Слова председателя вызвали гром рукоплесканий. Все кричали «браво», разрезальные ножи заработали снова, но на этот раз в знак одобрения. Оратор левой стороны хотел отвечать, но друзья остановили его. Волнение понемногу улеглось, и только слышался гул частных разговоров между депутатами.
— Слово предоставляется его превосходительству господину Ругону, — спокойно произнес де Марси.

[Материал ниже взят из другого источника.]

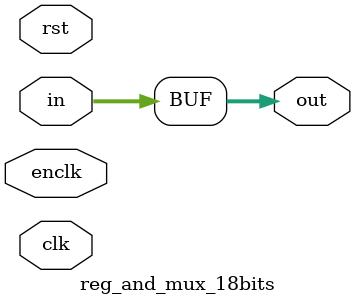
<source format=v>
module reg_and_mux_18bits(in,out,enclk,rst,clk);
parameter width=18;
parameter sel=0;
parameter RSTTYPE="SYNC";
input clk,rst,enclk;
input [17:0] in;
output [17:0] out;
reg [17:0] in_reg;

    generate
    if (RSTTYPE == "ASYNC") begin 
        always @(posedge clk or posedge rst) begin
            if(enclk==1'b1) begin
            if (rst)
                in_reg <= {width{1'b0}};
            else
                in_reg <= in;
        end
        end
    end else begin 
        always @(posedge clk) begin
            if(enclk==1'b1) begin
            if (rst)
                in_reg <= {width{1'b0}};
            else
                in_reg <= in;
            end
        end
    end
    
     endgenerate
assign out = (sel==1'b1)? in_reg:in;
endmodule
</source>
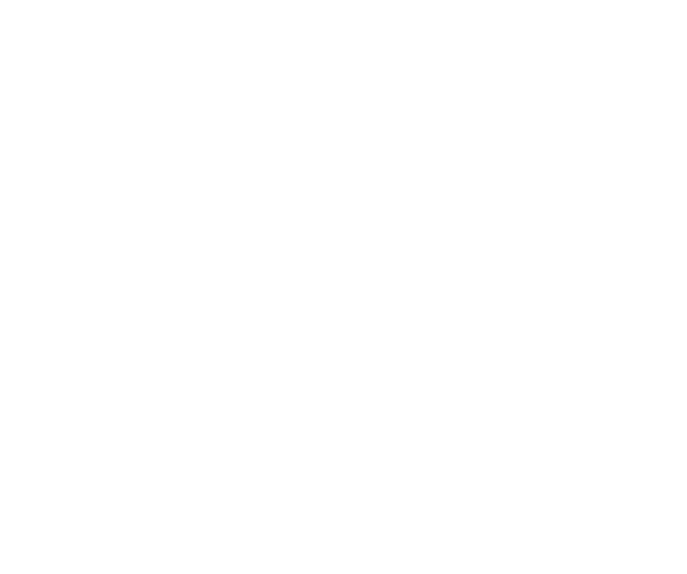
<source format=gbs>
From 4101815b2fac78be67c1cd8d8c6520d41dcac7cf Mon Sep 17 00:00:00 2001
From: jaseg <git@jaseg.de>
Date: Sun, 23 Jan 2022 21:19:51 +0100
Subject: Fix more bugs

---
 gerbonara/gerber/tests/resources/fritzing/combined.gbs | 10 ++++++----
 1 file changed, 6 insertions(+), 4 deletions(-)

(limited to 'gerbonara/gerber/tests/resources/fritzing/combined.gbs')

diff --git a/gerbonara/gerber/tests/resources/fritzing/combined.gbs b/gerbonara/gerber/tests/resources/fritzing/combined.gbs
index 737b8e4..72ac193 100644
--- a/gerbonara/gerber/tests/resources/fritzing/combined.gbs
+++ b/gerbonara/gerber/tests/resources/fritzing/combined.gbs
@@ -1,3 +1,5 @@
+G04 file was processed by a buggy GerberTools version.
+G04 file manually fixed for GerberTools #86 / #143*
 %MOIN*%
 %OFA0B0*%
 %FSLAX23Y23*%
@@ -165,7 +167,7 @@ G04 DOUBLE SIDED*
 G04 HOLES PLATED*
 G04 CONTOUR ON CENTER OF CONTOUR VECTOR*
 G90*
-G04 skipping 70
+G04 skipping 70*
 D28*
 X01338Y00039D02*
 X01751Y01768D03*
@@ -296,7 +298,7 @@ G04 DOUBLE SIDED*
 G04 HOLES PLATED*
 G04 CONTOUR ON CENTER OF CONTOUR VECTOR*
 G90*
-G04 skipping 70
+G04 skipping 70*
 D36*
 X02637Y00039D02*
 X03049Y01768D03*
@@ -427,7 +429,7 @@ G04 DOUBLE SIDED*
 G04 HOLES PLATED*
 G04 CONTOUR ON CENTER OF CONTOUR VECTOR*
 G90*
-G04 skipping 70
+G04 skipping 70*
 D44*
 X02598Y02677D02*
 X00869Y03090D03*
@@ -551,4 +553,4 @@ X01819Y03591D03*
 X02019Y03591D03*
 X02219Y03591D03*
 G04 End of Mask0*
-M02*
\ No newline at end of file
+M02*
-- 
cgit 


</source>
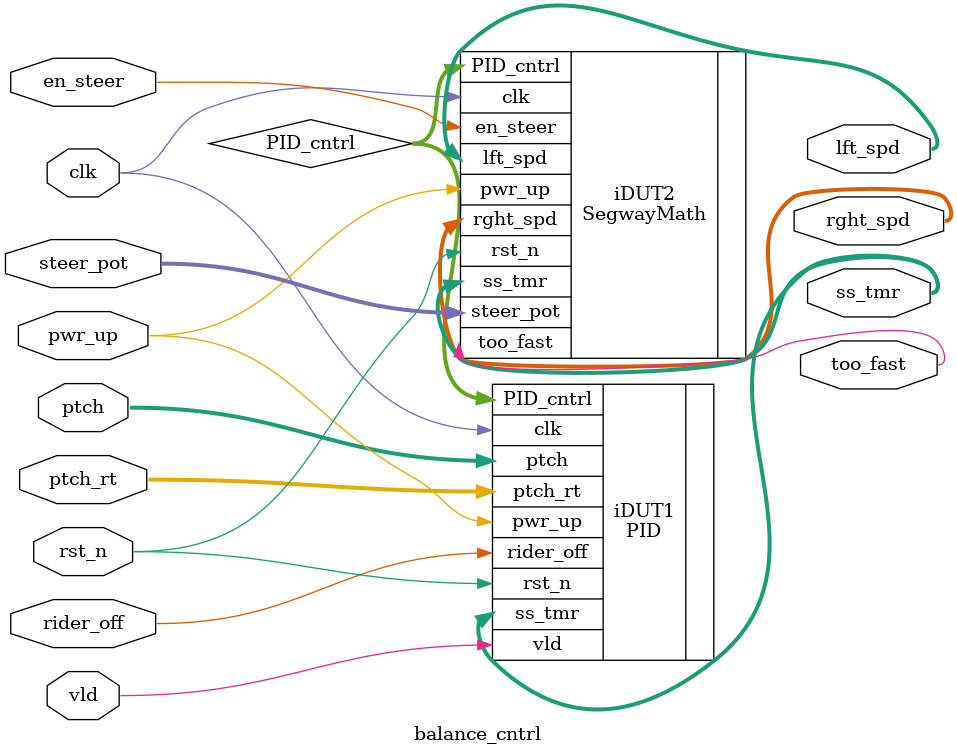
<source format=sv>

module balance_cntrl(clk, rst_n, vld, ptch, ptch_rt, pwr_up, rider_off, steer_pot, en_steer, lft_spd, rght_spd, too_fast, ss_tmr);

input clk, rst_n, vld, rider_off;
input en_steer;
input signed [15:0] ptch, ptch_rt;
input [11:0] steer_pot;
input pwr_up; 
output reg too_fast;
output reg signed [11:0] lft_spd, rght_spd;
output reg [7:0]  ss_tmr;
logic signed [11:0] PID_cntrl, steer_pot, steer_pot_scaled;
logic signed [12:0] left_shaped, rght_shaped;
logic signed [12:0] lft_torque, rght_torque;
parameter fast_sim =1;
logic [7:0]ss_timer;

PID iDUT1(.clk(clk), .rst_n(rst_n), .ptch(ptch), .ptch_rt(ptch_rt), .pwr_up(pwr_up), .vld(vld), .rider_off(rider_off), .PID_cntrl(PID_cntrl), .ss_tmr(ss_tmr));
SegwayMath iDUT2(.PID_cntrl(PID_cntrl), .ss_tmr(ss_tmr), .steer_pot(steer_pot), .en_steer(en_steer), .pwr_up(pwr_up), .lft_spd(lft_spd), .rght_spd(rght_spd), .too_fast(too_fast), .clk(clk), .rst_n(rst_n));

endmodule

</source>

В зале пробежал вздох удовлетворенного любопытства, сменившийся почти благоговейным молчанием. Ругон, сутуля плечи, тяжело взошел на трибуну. Он не сразу взглянул на зал, а положил сначала перед собой пачку бумаг, отодвинул стакан с подсахаренной водой и ощупал руками тесную трибуну красного дерева, как бы вступая во владение ею. И тогда, прислонившись спиной к столу председателя позади себя, он поднял лицо. Он не постарел. Его квадратный лоб, крупный нос хорошей формы, широкие щеки без морщин были по-прежнему розовыми и могли бы поспорить свежестью с лицом провинциального нотариуса. Только волосы с проседью, раньше чрезвычайно густые, поредели у него на висках, так что теперь открылись его большие уши. Он подождал еще немного, оглядывая зал из-под полуопущенных век. Он как будто искал кого-то глазами, увидел внимательно наклоненное лицо Клоринды и заговорил, медленно и тягуче двигая языком:
— Мы тоже революционеры, если под этим словом понимать людей прогресса, решившихся вернуть своей стране одну за другой все разумные свободы…
— Прекрасно! Прекрасно!
— Разрешите спросить вас, господа, какое правительство лучше Империи осуществляло когда-либо те либеральные реформы, соблазнительную программу которых вы только что прослушали? Не стану опровергать речи моего почтенного предшественника по трибуне. Я ограничусь утверждением, что гений и великодушие императора предупредили требования самых отчаянных противников его правления. Да, господа, государь сам отдал нации ту власть, которой она его облекла в минуту общественной опасности. Величественное зрелище, очень редкое в истории! О, мы понимаем досаду некоторых приверженцев беспорядка. Им остается лишь нападать на намерения, спорить о пределах дарованной свободы… Вы уразумели великий акт двадцать четвертого ноября. Вы захотели в первом параграфе ответного адреса выказать императору вашу глубокую благодарность за его великодушие и за доверие к благоразумию Законодательного корпуса. Принятие поправки, поставленной на ваше обсуждение, было бы ненужной обидой, я сказал бы — нечестным поступком. Посоветуйтесь с вашей совестью, господа, и спросите себя, сознаете ли вы себя свободными? Свобода вам отныне дана полная и безусловная, я за это ручаюсь.